By adhering to your treatment plan, you can lower the risk of some complications, and you can also:
- Limits on exercise, nutrition, and lifestyle, as well as recommendations for these before surgery and throughout recovery.
- Notifying your physician as soon as you have any worries, such as bleeding, fever, or pain increasing.
- Take your prescriptions as prescribed.
- Notifying every member of your care team of any allergies you may have.
Endoscopic Therapy Recovery
It will be easier for you to return to normal life as quickly as possible if you are aware of what to anticipate after endoscopic therapy. Your post-endoscopic therapy symptoms will change depending on the procedure, your medical history, and other variables.
Following some treatments, you might experience discomfort or agony. Rest confident that current pain management techniques are highly effective.
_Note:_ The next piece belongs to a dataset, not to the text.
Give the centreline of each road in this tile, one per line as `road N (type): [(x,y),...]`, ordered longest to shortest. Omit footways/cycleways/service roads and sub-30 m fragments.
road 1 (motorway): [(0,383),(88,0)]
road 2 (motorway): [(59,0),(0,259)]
For you to feel comfortable and obtain the rest you require; your doctor will manage your pain. If your discomfort worsens or changes in any way, call your doctor right away since it could be an indication of a problem.
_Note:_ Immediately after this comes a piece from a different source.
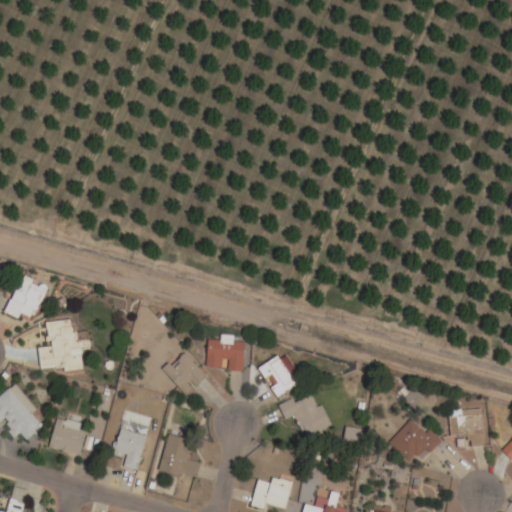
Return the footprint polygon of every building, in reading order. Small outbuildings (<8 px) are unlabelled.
[(31,323),(45,287),(19,277),(5,312),(31,323)] [(44,323),(46,347),(37,348),(39,371),(81,368),(79,333),(72,334),(70,321),(44,323)] [(224,372),(242,373),(243,344),(232,343),(232,336),(220,336),(220,342),(206,341),(205,369),(224,370),(224,372)] [(204,381),(185,353),(162,368),(181,397),(204,381)] [(257,368),(274,399),(295,388),(279,357),(257,368)] [(34,412),(15,386),(0,397),(0,423),(1,423),(13,439),(19,434),(24,440),(42,427),(32,414),(34,412)] [(279,406),(284,421),(297,417),(303,435),(326,427),(315,394),(279,406)] [(467,437),(467,447),(482,447),(481,410),(448,411),(448,437),(467,437)] [(84,426),(56,418),(48,448),(77,456),(84,426)] [(440,442),(428,430),(424,434),(410,420),(389,441),(415,467),(440,442)] [(145,437),(119,429),(112,455),(124,459),(122,467),(135,471),(145,437)] [(199,464),(183,460),(188,440),(166,435),(158,472),(195,481),(199,464)] [(511,461),(511,439),(501,451),(511,462),(511,461)] [(250,504),(282,511),(283,511),(290,488),(256,480),(250,504)] [(2,511),(0,511),(21,511),(23,504),(8,500),(5,511),(2,511)]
If you have narcotic painkillers, a sedative, or general anesthesia, you might experience sleepiness for around 24 hours. You might also feel a little queasy. If you feel queasy, let your medical team or doctor know so that it may be managed.
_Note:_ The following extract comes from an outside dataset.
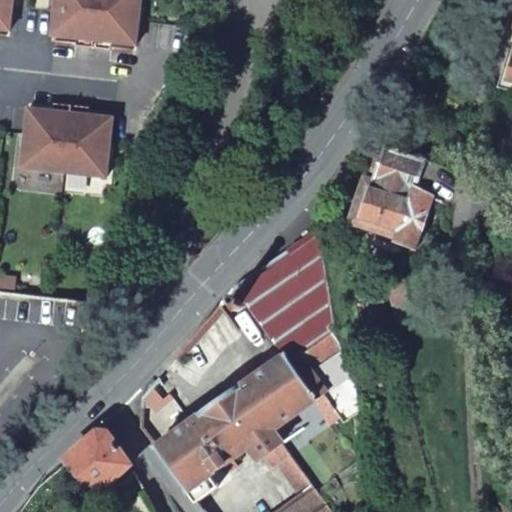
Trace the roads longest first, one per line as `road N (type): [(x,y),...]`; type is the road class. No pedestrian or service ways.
road 1 (residential): [(413,0),(300,175),(107,403)]
road 2 (residential): [(107,403),(6,511)]
road 3 (residential): [(107,403),(171,511)]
After receiving endoscopic therapy under regional or local anesthesia (nerve block), you can experience some temporary numbness. If the numbness lasts longer than it should after your specific procedure, let your doctor or the care team know.
After surgery, you'll remain in the recovery area until your vital signs are stable, you're breathing normally, and you're awake. If a tube was inserted into your windpipe during surgery, you can experience a sore throat. Tell your care team if you feel uncomfortable even though this is typically just temporary. An outpatient procedure means that you will return home the same day. For 24 hours, you won't be able to drive because of tiredness. You will need transportation home, and someone should accompany you on your first day. After long procedures including some types of arthroscopy, bronchoscopy, and laparoscopy, a hospital stay may be necessary.
When to Call The Doctor?
After receiving endoscopic therapy, it's critical to keep your follow-up sessions. If you have any queries or concerns in between visits, speak with your doctor. Call your doctor immediately away, or get immediate medical help if you have:
- Bleeding, including rectal bleeding, bloody or black feces, or bloody vomiting.
- Bloody urine or trouble urinating should be addressed, especially if it worsens once you arrive home or does not subside as expected.
- Breathing issues such as wheezing, labored breathing, shortness of breath, and difficulty breathing.
- A shift in alertness, such as fainting, being unresponsive, or becoming confused.
- Palpitations, tightness, pressure, or discomfort in the chest.
- Cough that didn't stop.
- Fever. After a short endoscopic treatment, you shouldn't have a high temperature, but after a long laparoscopic procedure, a low-grade fever is typical for a few days and isn't always an indication of postoperative infection. When to call for a fever, however, should be done according to your doctor's specific advice.
- Lacking the ability to urinate or defecate.
- Especially in the calf, leg pain, redness, or edema may be signs of a blood clot.
- Pain that your painkillers are unable to manage.
- Longer-than-expected sore throat or hoarseness.
- Unexpected bleeding, pus, edema, or redness around your incision.
Endoscopic therapy refers to an endoscopic procedure during which treatment is provided through the endoscope. In contrast, diagnostic endoscopy's sole purpose is to see a portion of the digestive, respiratory, or urinary tract to aid in diagnosis. According to the findings, a procedure that begins as a diagnostic endoscopy may change to a therapeutic endoscopy, as in situations of upper gastrointestinal hemorrhage or the detection of polyps during a colonoscopy.